Pendragon has completed the £17.2 million disposal of its Chevrolet car dealership in Puente Hills, California.
The AM100’s third-placed franchised retail group announced the transaction in a statement issued via the London Stock Exchange this morning (August 16).
A statement issued by the group said: “The Transaction is in-line with the company's stated strategy of disposing of its US Motor Group and follows the disposal of two dealerships in California for a consideration of approximately GBP £60 million, which was announced in May 2019.”
On April 2 Pendragon announced the successful disposal of the trade and assets of its Jaguar Land Rover businesses in Mission Viejo and Newport Beach, California, as part of a bid to retrieve £100m from its operations across the Atlantic.
Scott Biehl, the operator of a privately owned dealership group, has acquired the Puente Hills Chevrolet site, has acquired the Chevrolet dealership in Puente Hills.
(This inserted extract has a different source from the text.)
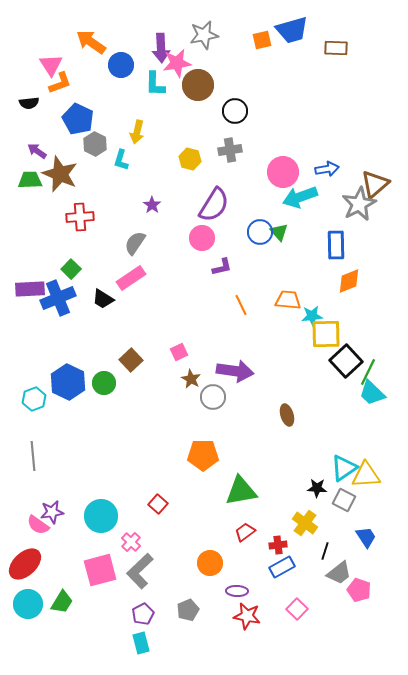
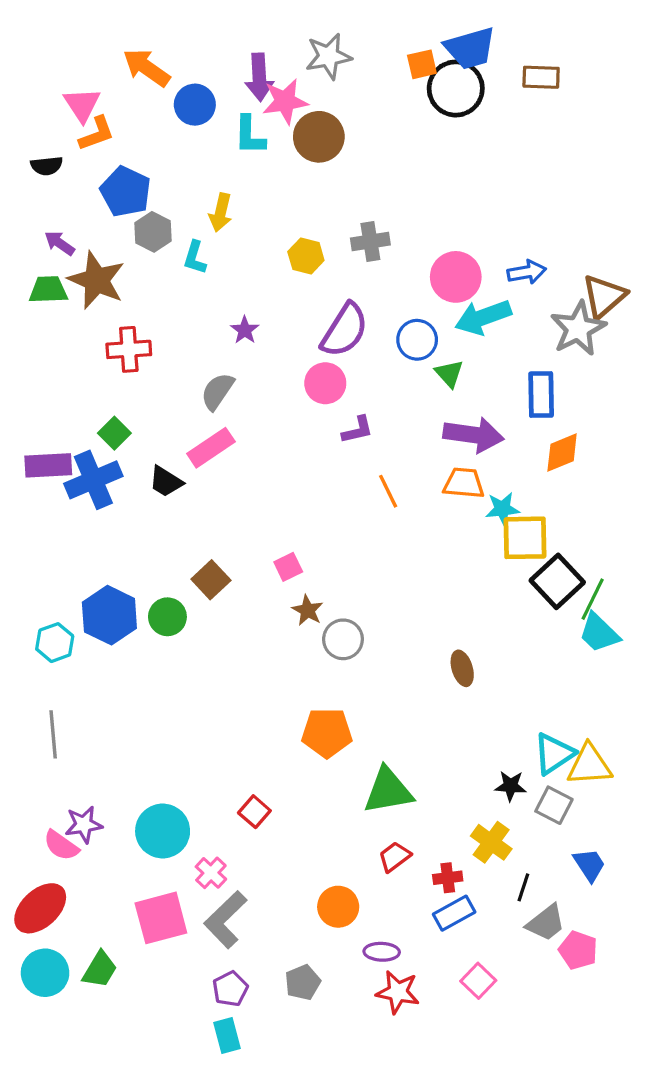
black circle: (235, 111) -> (456, 89), moved, size x1.4
blue circle: (260, 232) -> (417, 340), moved
purple arrow: (235, 371) -> (473, 435), moved

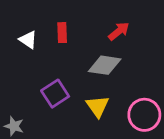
Pendragon said that the total consideration for the transaction is expected to be approximately £17.2m, to be satisfied entirely in cash payable at completion, with the precise amount being determined following the preparation of completion accounts.
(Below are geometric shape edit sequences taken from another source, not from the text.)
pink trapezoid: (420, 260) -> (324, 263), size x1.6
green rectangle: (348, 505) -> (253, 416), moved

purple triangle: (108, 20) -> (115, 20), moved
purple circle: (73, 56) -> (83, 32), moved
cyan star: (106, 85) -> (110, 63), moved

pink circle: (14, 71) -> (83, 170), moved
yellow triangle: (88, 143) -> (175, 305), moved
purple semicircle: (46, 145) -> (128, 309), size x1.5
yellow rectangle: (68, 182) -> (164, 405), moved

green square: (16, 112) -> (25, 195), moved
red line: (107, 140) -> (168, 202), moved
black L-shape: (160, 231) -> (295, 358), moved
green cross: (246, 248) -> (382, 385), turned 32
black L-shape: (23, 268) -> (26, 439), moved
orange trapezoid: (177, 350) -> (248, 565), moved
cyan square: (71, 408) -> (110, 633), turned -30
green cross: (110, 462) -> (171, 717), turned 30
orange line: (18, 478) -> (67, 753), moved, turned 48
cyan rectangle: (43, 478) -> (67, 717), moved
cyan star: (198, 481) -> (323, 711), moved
As at December 31, 2018, the gross assets that are the subject of the Transaction amounted to £42m million and the loss prior to central costs amounted to GBP £0.6m, it said.
Pendragon added: “The proceeds of the Transaction will be initially used to reduce net debt.
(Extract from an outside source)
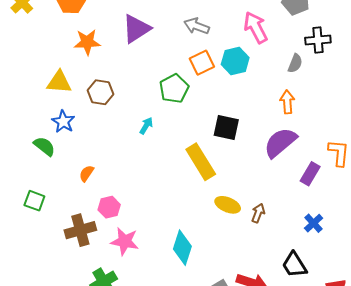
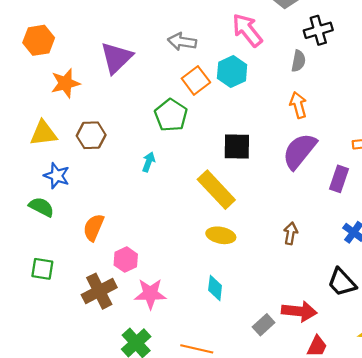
orange semicircle: (87, 173) -> (94, 227), size x1.4
yellow ellipse: (228, 205) -> (221, 235), moved
cyan diamond: (182, 248) -> (215, 288), size x0.7

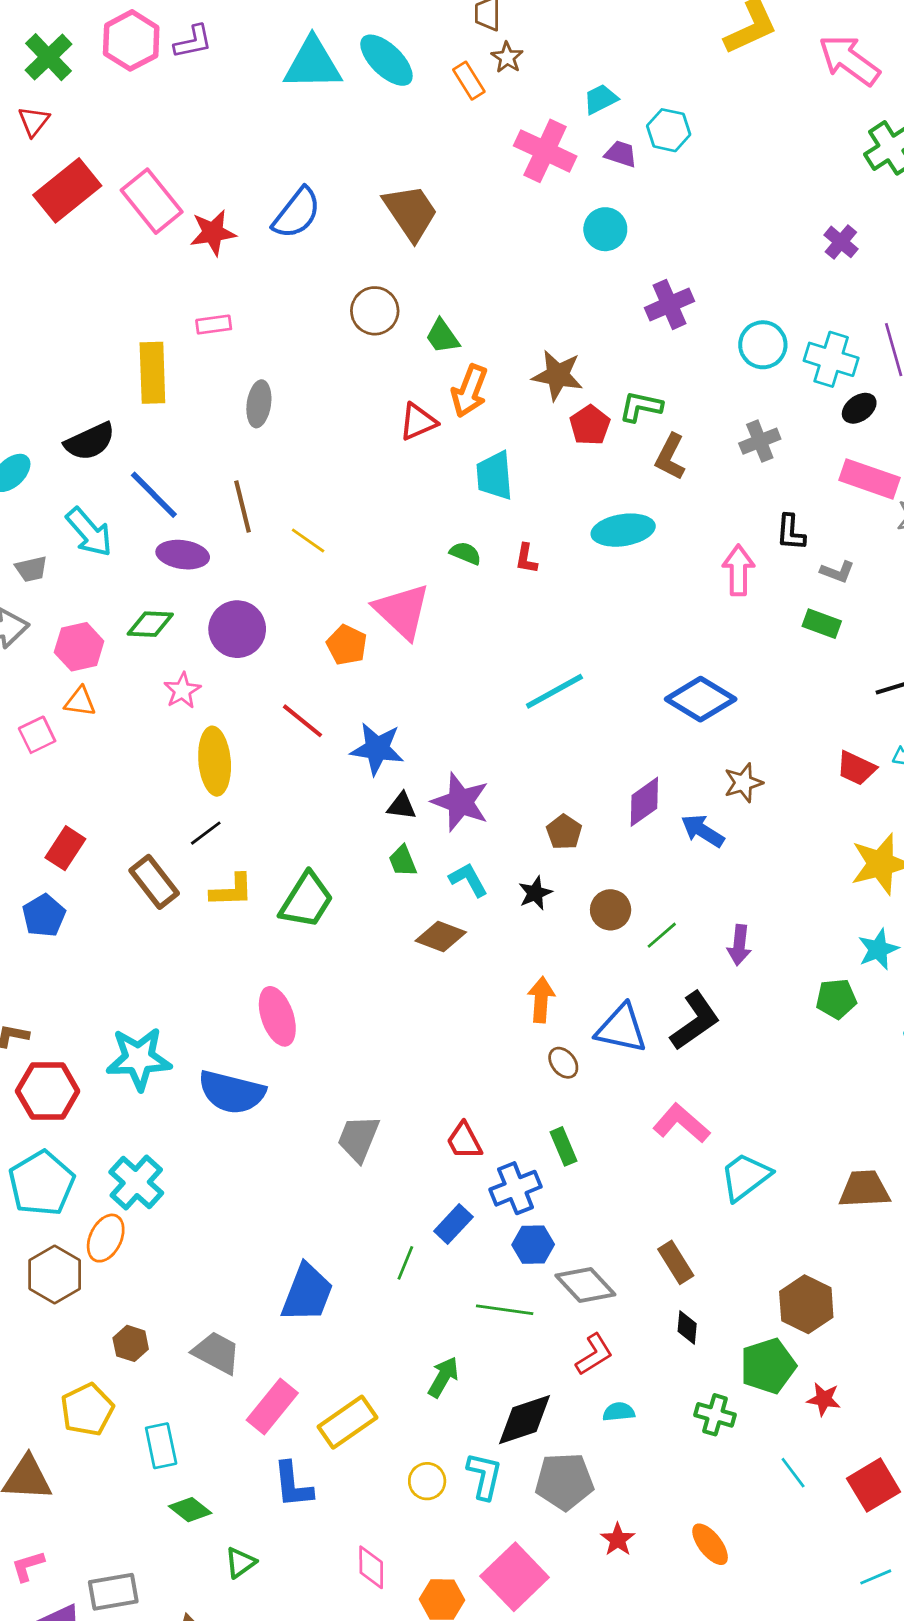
“Completion of the Transaction is subject to a number of conditions, including, inter alia, the purchaser securing funding approval.”
General Motors, as the OEM, will have a right of first refusal over the trade and assets that are the subject of the Transaction, it added.
In an article in The Sunday Times this week, columnist Sam Chambers told readers of his 'Inside the City' section to avoid Pendragon shares.
Chambers cited disruption inn the wider automotive retail sector as uncertainty surrounding the group's strategy following the June departure of chief executive Mark Herbert, who had been in-post for just three months after taking the helm from the former AM100-topping group’s founder Trevor Finn.
Herbert left Pendragon just a fortnight after he published the findings of a preliminary review of the group’s profitability and strategic focus in the face of ongoing slump in its financial fortunes.
In a statement issued on June 12, Pendragon said that it needed to refocus its Car Store used car supermarket strategy as it seeks out “self-help opportunities” in light of an operational business review which predicted that the group would make a significant loss in H1, 2019.
The results of an initial business review conducted by new chief executive Mark Herbert and his leadership team at the once AM100-topping group stated that it expected to be to be “significantly loss making” in the first half of the year, with a small loss in underlying pre-tax profits for 2019 as a whole.
Considering the performance of each of Pendragon’s areas of business on an “as is” basis, the group found that accelerated losses from the Car Store business, an excess of used car stock, lower than anticipated new car margins and increased costs – particularly in aftersales – would all hamper its 2019 performance.
The statment said that £11.9m losses incurred by the Car Store division in 2018 would accelerate to over £25m this year, principally as a result of “execution inefficiency and the impact of excess used car stock”.
Pendragon held £458m worth of used car stock at the end of 2018, compared to £372m a year earlier, it said.